> _What you have to do_: In the data below, take the lines from the one containing "## [1.0.0] - 2024-12-08" to the one containing "Members P10 </h1>" and write them out again, changing "Fixed" to "Resolved" and keeping everything else the same.

(Stored items from a collection)
· · · · · · ·

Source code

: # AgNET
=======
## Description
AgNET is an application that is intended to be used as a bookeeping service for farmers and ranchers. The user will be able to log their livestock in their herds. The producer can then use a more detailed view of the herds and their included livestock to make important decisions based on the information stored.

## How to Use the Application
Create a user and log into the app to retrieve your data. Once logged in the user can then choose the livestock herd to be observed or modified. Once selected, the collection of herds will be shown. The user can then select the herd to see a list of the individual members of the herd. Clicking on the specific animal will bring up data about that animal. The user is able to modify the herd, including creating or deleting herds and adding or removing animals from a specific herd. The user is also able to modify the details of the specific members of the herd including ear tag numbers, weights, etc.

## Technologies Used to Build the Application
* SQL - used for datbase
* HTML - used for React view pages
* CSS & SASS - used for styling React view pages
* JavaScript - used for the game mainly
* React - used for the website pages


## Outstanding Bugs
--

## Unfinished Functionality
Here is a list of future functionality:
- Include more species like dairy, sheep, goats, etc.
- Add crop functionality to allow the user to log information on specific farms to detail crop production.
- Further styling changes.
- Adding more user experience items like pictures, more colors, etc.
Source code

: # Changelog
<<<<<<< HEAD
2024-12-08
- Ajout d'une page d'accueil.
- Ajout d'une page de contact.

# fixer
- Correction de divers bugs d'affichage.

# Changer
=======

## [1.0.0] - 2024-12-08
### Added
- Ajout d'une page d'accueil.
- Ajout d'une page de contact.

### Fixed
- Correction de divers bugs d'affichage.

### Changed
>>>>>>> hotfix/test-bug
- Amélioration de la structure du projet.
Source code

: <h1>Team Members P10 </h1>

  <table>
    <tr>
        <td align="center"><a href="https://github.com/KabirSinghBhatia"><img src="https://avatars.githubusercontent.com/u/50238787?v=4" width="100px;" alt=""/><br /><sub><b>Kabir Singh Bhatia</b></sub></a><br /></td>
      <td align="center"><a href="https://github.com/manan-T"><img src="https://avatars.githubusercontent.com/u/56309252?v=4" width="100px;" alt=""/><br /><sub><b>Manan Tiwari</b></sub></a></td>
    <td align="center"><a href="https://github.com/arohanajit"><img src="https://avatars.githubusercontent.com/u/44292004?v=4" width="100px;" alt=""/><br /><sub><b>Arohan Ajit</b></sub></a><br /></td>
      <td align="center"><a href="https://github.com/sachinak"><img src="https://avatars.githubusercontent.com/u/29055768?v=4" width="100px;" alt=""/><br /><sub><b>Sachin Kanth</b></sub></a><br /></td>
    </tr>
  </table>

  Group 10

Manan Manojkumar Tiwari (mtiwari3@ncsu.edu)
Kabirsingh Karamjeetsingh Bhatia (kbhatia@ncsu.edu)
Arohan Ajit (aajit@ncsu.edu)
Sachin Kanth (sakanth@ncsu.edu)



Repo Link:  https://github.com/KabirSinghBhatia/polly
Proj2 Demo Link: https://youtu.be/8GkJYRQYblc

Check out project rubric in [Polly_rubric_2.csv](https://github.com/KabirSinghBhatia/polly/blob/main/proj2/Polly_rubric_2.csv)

· · · · · · ·

> _Result of the exercise_:
## [1.0.0] - 2024-12-08
### Added
- Ajout d'une page d'accueil.
- Ajout d'une page de contact.

### Resolved
- Correction de divers bugs d'affichage.

### Changed
>>>>>>> hotfix/test-bug
- Amélioration de la structure du projet.
Source code

: <h1>Team Members P10 </h1>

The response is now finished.